[[ Document passage, beginning ]]

I think this is a fairly common tendency among software developers. It's one of those strange areas where this supposdely rigorous, mathematical, engineering discipline is, in practice, a whole lot more like art (or craft anyway) than science.

As I was thinking about this, it also occurred to me that this was a common tendency in my family. Growing up, my father would constantly be working on projects around the house. Some of those were the fairly standard projects you'll find in many homes: painting, re-doing a bathroom, etc. (my dad is very handy, a trait I didn't really inherit...) but a lot of those projects he worked on were of a much more esoteric nature.

When I was about 8 or 9 years old we adopted 2 cats (Ortho and Para) from the humane society. Typical of many cats, particularly in a place like Alabama, our cats were indoor/outdoor cats. If you've ever had an indoor/outdoor cat you'll know that anytime they're outside, they want inside and anytime they're inside, they want outside. So like most people in this situation, we installed a cat door to avoid constantly having to open the door for them. However a simple cat door wasn't enough for my dad, he decided that he'd put the cat door in a window in the laundry room and build a set of stairs for the cats to use.

As you can see in the picture above, each tread and riser had to be intricately cut and, although it's a bit blurry, you can also see that he's sanded and rounded many of the edges and even installed an awning over the entrance (I guess cats don't want to get wet in the rain?). All of this for 2 cats. And yet the thrill of seeing them use it for the first time probably made the whole project worth it.

I think many software side projects are like this, labors of love born out of a manic, dogged drive to bring your idea into reality, which, from the outside anyway, would appear to be a complete waste of time.

At this point I could probably veer off into a tangent about how we're entirely too focused on efficiency, pragmatism and the economic value of an activity, and how a recreational, almost playful, creativity for its own sake is sorely lacking in the American psyche... but I'll skip that and get back to the subject at hand.

Let me tell you where Juggle Tutor came from.

Origins

In 2012 I jumped ship from a failing startup to pursue a consulting company with some former colleagues. Ultimately that consulting company didn't work out, but in the interim between jobs, I had a lot of free time on my hands to work on my own software projects. One of those projects was successful (my book An Introduction to Programming in Go) but the others never really went anywhere.

At the time the iPad was just coming into its own, and there were some really interesting technologies involving various sensors, computer vision, motion capture (the XBox Kinect) and even what would later become augmented reality. But, at least in my opinion, it looked like although the technology was there, there was very little software taking advantage of it. (Since that time there have been more applications in this vein: Pokemon Go and Snap which is basically a multi-billion dollar company built around using face detection to add masks to people's faces...)

Worse than unrealized potential, there were aspects about the direction of software that didn't seem very positive to me. Using a smartphone was a virtual, isolating experience and it encouraged unproductive and ultimately unfulfilling habits. And, although I didn't know it at the time, social media would only make these problems worse, managing to encourage very negative forms of social pressure. (the social justice virtue-signaling mob descending on wrong-think on Twitter, the artificial or the perfect life posturing you see on Facebook and Instagram, etc.) But did it have to be this way? A smartphone is just a tool - a platform to run software. Why don't we make more apps that encourage the exploration of real environments, positive socialization or the development of real skills?

[[ Document passage, end ]]
[[ Data shown, beginning ]]

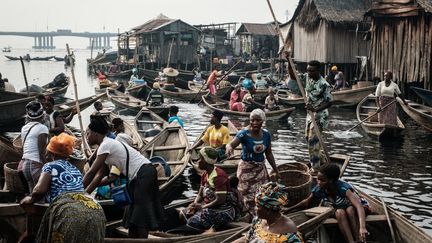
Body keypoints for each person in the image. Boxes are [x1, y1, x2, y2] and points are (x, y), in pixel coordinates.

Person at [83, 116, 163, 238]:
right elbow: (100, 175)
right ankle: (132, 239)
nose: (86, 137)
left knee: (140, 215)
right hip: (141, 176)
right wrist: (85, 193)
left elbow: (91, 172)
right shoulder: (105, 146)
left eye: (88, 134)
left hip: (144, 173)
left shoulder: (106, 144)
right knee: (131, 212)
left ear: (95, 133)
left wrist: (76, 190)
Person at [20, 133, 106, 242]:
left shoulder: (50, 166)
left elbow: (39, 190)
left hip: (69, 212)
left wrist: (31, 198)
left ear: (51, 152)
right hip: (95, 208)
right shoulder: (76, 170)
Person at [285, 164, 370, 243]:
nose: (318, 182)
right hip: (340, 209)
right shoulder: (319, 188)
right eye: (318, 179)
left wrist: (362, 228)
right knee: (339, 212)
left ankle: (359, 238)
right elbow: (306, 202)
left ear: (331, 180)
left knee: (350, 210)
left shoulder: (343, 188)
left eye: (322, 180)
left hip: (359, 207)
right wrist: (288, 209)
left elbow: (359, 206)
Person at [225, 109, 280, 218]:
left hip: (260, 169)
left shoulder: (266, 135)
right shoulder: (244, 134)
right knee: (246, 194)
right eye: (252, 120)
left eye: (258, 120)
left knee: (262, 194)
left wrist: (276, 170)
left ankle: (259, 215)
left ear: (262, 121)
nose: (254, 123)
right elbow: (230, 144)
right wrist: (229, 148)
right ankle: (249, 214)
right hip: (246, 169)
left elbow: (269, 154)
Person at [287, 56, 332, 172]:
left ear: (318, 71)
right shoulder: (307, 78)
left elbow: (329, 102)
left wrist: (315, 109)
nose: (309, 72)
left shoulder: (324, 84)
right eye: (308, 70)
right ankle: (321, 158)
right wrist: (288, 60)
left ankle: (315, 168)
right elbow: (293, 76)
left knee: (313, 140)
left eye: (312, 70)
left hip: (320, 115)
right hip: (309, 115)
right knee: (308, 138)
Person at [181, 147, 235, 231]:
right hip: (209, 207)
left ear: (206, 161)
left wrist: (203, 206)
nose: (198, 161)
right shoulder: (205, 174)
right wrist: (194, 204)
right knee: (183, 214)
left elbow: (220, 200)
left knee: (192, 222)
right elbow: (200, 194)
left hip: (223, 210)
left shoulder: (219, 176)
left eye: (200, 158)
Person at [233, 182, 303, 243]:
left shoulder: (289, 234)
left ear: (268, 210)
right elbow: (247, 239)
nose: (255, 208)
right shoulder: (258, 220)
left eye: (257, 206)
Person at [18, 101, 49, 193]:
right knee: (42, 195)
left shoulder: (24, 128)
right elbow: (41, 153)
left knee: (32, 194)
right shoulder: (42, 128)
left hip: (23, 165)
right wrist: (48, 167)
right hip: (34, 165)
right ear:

[[ Data shown, end ]]

● Prompt
Answer these questions using the post about side projects and Juggle Tutor:
1. What names did the family give the two cats adopted from the humane society?
2. Where did the father install the cat door?
3. Which of the writer's projects from the time between jobs succeeded?

● Solution to the exercise
1. Ortho and Para.
2. In a window in the laundry room.
3. The book An Introduction to Programming in Go.